> It takes an LLM millions of examples to learn what a human can in a couple of minutes
LLMs learn more than humans learn in a lifetime in under 2 years. I don't know why people keep repeating this "couple of minutes". Humans win on neither the data volume to learn something nor the time.
How much time do you need to learn lyrics of a song? How much time do you think a LLaMA 3.1 8B on a 2x3090 need? What if you need to remember it tomorrow?
They mean learning concepts, not rote factual information. I also hate this misanthropic “LLMs know more than average humans” falsehood. What it actually means “LLMs know more general purpose trivial than average humans” because average humans are busy learning things like what their boss is like, how their kids are doing in school, how precisely their car handles, etc.
Do you think the information in "what your boss is like" and "how your kids do in school" larger than amount of data you'd need to learn in order to give descent law advice on a spot?
Car handling is a bit harder to measure, precisely because LLMs aren't running cars quite yet, but also I am not aware of any experimental data saying they can't.

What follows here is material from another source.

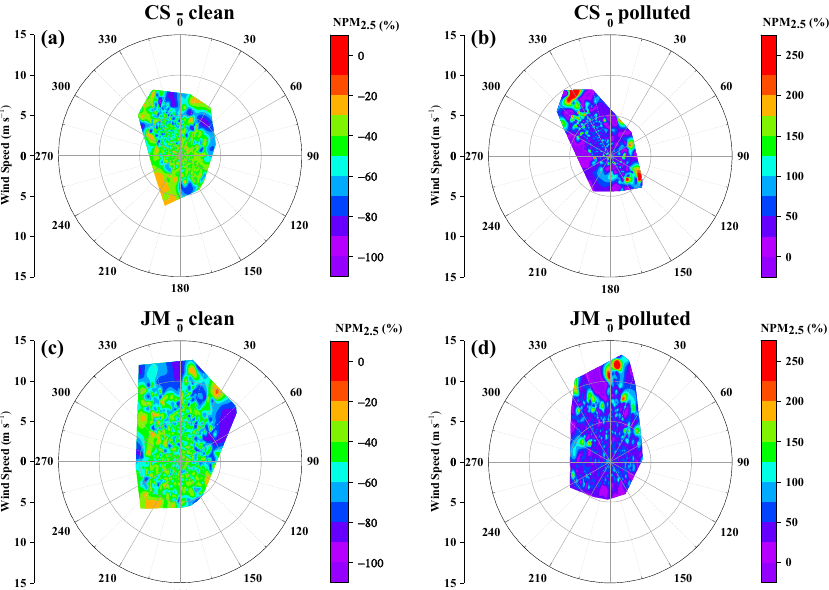
Figure 3. Bivariate polar plots of hourly variations in wind speed (round radius, m s –1 ) and direction (angles, ◦ ) to normalized PM 2.5 concentrations (color contours, µ g m –3 ) in ( a , b ) CS and ( c , d ) JM under clean and polluted conditions for winters from 2016–2020. clean and polluted conditions for winters from 2016–2020.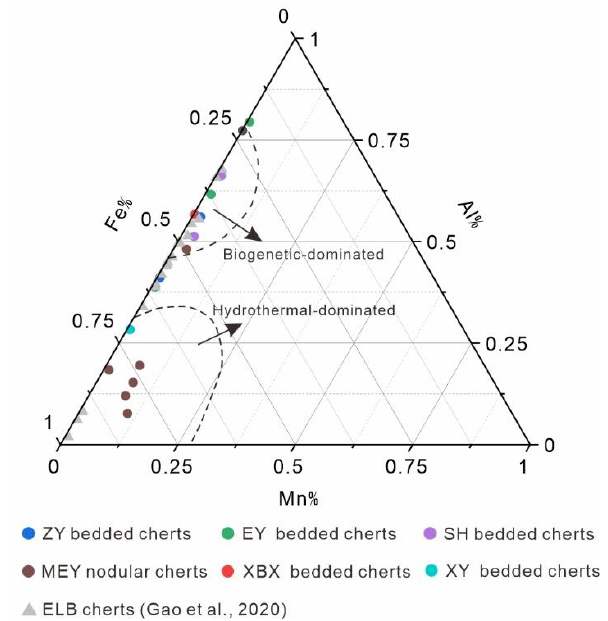
Figure 6. The ternary diagram of Al–Fe–Mn of the Maokou cherts in the Sichuan Basin. The hydro- thermal- and biogenetic-dominated distribution zones are according to Adachi et al.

So as far as I'm concerned nobody just tried that with LLMs of >70GB.
> amount of data you'd need to learn in order to give descent law advice on a spot?

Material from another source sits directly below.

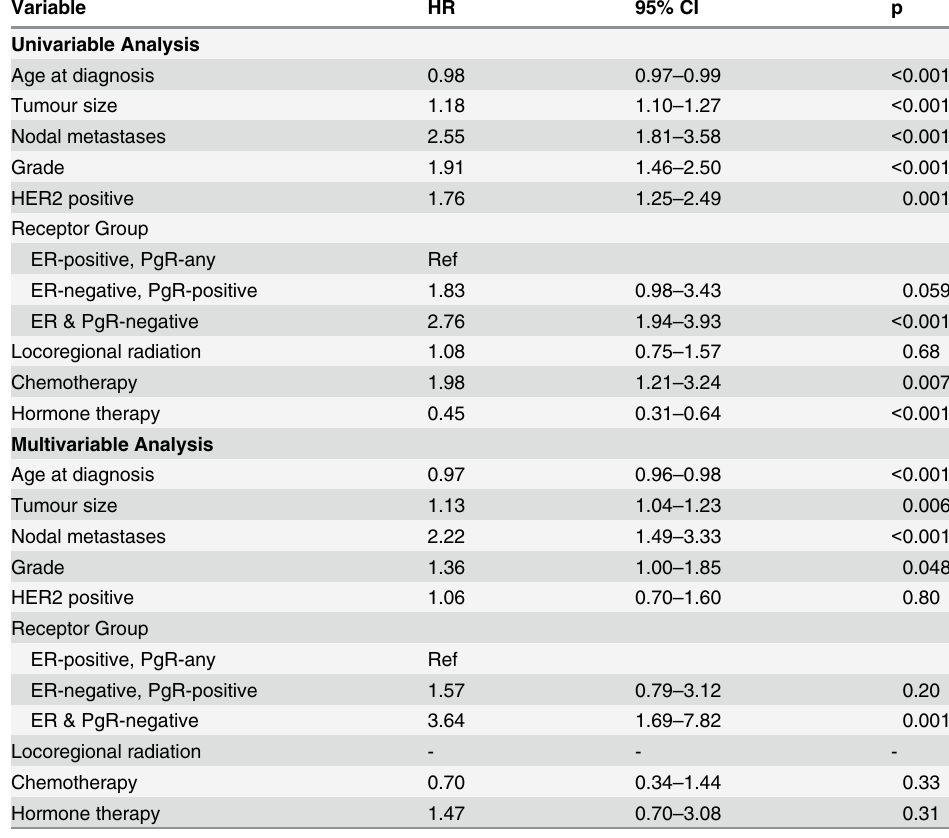
Table 2. Univariable and multivariable analyses for time to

amount of data you'd need to learn to generate and cite fake court cases and give advice that may or not be correct with equal apparent confidence in both cases
> As the confidence of advice, how much the rates of the mistakes are different between human lawyers and the latest GPT?

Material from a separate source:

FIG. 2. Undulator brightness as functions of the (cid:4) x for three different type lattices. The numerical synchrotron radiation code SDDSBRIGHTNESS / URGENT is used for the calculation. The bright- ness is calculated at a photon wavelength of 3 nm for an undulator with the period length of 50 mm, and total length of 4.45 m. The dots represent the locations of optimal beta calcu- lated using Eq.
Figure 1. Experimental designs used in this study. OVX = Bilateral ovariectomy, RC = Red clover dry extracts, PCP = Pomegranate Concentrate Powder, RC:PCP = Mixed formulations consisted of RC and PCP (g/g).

Notice I am not talking about "rates of mistakes" (i.e. accuracy). I am talking about how confident they are depending on whether they know something.
It's a fair point that unfortunately many humans sound just as confident regardless of their knowledge, but "good" experts (lawyers or otherwise) are capable of saying "I don't know (let me check)", a feature LLMs still struggle with.
Well, that just shows that the metric of learning time is clearly flawed. Although one could argue LLaMA learns while OS just writes info down as is.
But even the sibling concept comment is wrong, because it takes 4 years for _most_ people who are even capable of programming to learn programming, and current LLMs all took much less than that.
LLMs learn more than humans learn in a lifetime in under 2 years. I don't know why people keep repeating this "couple of minutes". Humans win on neither the data volume to learn something nor the time.
How much time do you need to learn lyrics of a song? How much time do you think a LLaMA 3.1 8B on a 2x3090 need? What if you need to remember it tomorrow?